As religious prescriptions for living lately have come to be infused into daily life in novel and provocative ways, the question is often posed: Has the presence of Islam changed the face of social relations in the West? The question has especially animated Canada’s bilingual Quebec province - a political entity that seeks to apply the rule of law to all its residents, without exception. This is a debate we’d do well to consider, as voices raised to implement and to protest exceptions to the law become more frequent, more strident, and more divisive.
In the beginning was the town of Hérouxville (motto: Carpe Diem), whose municipal council unanimously adopted a code (in English and in French) of “societal norms” in January. These applied to the town’s 1,300 residents, but concerned future resident immigrants, especially. Most noted was language condemning public stoning of women and genital excision.
The point? The fact that “men and women have the same value.” And that from this derives
“a woman’s right to drive an automobile, vote her conscience, sign checks, dance, and decide for herself.”
This being, the charter continues,
“we consider it unacceptable to stone women to death in the public square, or to burn them alive, disfigure them with acid, or subject them to genital mutilation.”
The Hérouxville code was inflammatory by design, and resembles the resolution, passed unanimously by Quebec’s National Assembly in May 2005, that opposed the creation of Islamic tribunals in the province (and across the nation, they hoped). This resolution was the product of disputes that had gripped Ontario over the reasonableness of Islamic arbitration, and made Quebec the first province to expressly forbid Islamic (sharia) law.
After the vote, the Premier noted:
“It’s important to send a very clear message that there’s one rule of law in Quebec.”
“In our case, we are very much an inclusive society, but a society that will govern itself by one set of rules.”
Finally, the Hérouxville “norms” raised such a chahut (ruckus) across the province that Quebec Premier Jean Charest felt impelled to charter a special commission to examine the lengths to which the province ought to “accommodate” religious minorities. And in a surprising turnaround two weeks later -- on the heels of a visit from a Muslim women’s delegation, and threats of action by the Canadian Islamic Congress and the Canadian Muslim Forum -- “genital excision” and “public stoning of women” were dropped from the code for reason of perceived anti-Muslim bias.
And yet, Quebeckers did not abandon the discussion of religious concessions; the Hérouxville code served to ferment the debate, which has exploded into view since the Premier’s commission began its work this month. Since January-and in the last weeks, expecially-the number of articles published on the subject of “reasonable accommodations,” and the commission’s own charter, has become difficult to ignore.
Montreal’s La Presse recently complained of “reasonable accommodations” throughout the province, including prenatal courses forbidden to men (for purposes of gender segregation), and steps taken to respect the “cultural and religious specificity” of hospital guests. These include allowing male relations to supervise medical examinations of women. Concessions like these were conceived to satisfy a number of Quebec’s Muslims, who objected to unsupervised, intimate contact between a woman and her physician. Complaints against concessions made to Quebec’s Jewish and Sikh communities also feature prominently, but it’s clear by the language employed by the Hérouxville councilors, media types, and members of the political establishment, that demands from within and about Quebec’s Muslims are driving the agenda.
Reflecting on Quebec’s present discussion, I wonder what it will take to provoke a debate on “reasonable accommodations” in the United States. And when will we conclude that accommodation of religious practice cannot come without conditions? Hérouxville represents a symbolic (if Quixotic) gesture by an almost entirely homogeneous provincial settlement, which hopes to denounce offences presumably covered by Canada’s criminal code. The point for these Quebeckers was not to break ground for new law, but to make clear that the ideas that contribute to certain religious practice are in and of themselves reprehensible. “Appalling,” not “different.”

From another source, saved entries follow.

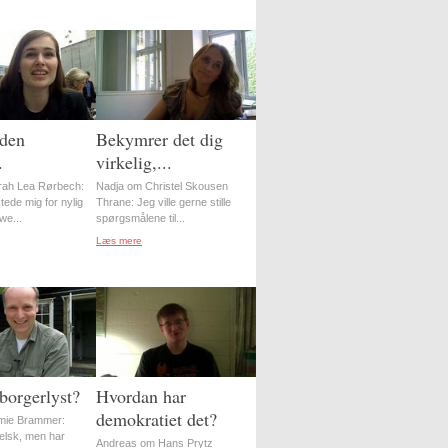
 den
Bekymrer det dig
.
virkelig,...
rah Lea Rørbech:
Nadja om Christel Skousen
ede mig for nylig
Thrane: Jeg ville gerne stille
ewe...
spørgsmålene til...
Læs mere
borgerlyst?
Hvordan har
demokratiet det?
mie Brammer:
elsk, men har
Andreas om Hans Prytz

Quebeckers don’t want to argue with God; and they have taken steps to guarantee that refusal to debate God’s mind does not require one to endorse others’ eccentric or cruel customs for harmony’s sake -- or to keep the peace.
Quebec, the “most godless province in the West,” by one count or another, nonetheless seeks to impose a single legal framework within her boundaries. She will not be a province under God, but she will demand liberty and (a single) justice for all-whether one is of mass or minority opinion.
Whatever occurs, Quebec’s public hearings on “reasonable accommodations” for religious minorities have now begun, and will continue throughout November, in 17 communities across the province. Recommendations will be read to the provincial government and the public in March 2008.
I hope that Quebec will shrug off allegations of “Islamophobia,” and choose instead to endorse equality before the law. In so doing, the province will have presented a model for public discussion, and may suggest answers to our own, whispered questions. Quebec will be well worth watching in the coming year.
How the commission’s recommendations will square with Quebeckers’ ideas on the subject of accommodation-and whether the commission’s position will be taken as evidence of dread aplatventrisme (prostrate surrender), we can’t be sure.
Aplatventrisme or “reasonable accommodation”? For many Quebeckers, it’s become a tomayto/tomahto sort of thing.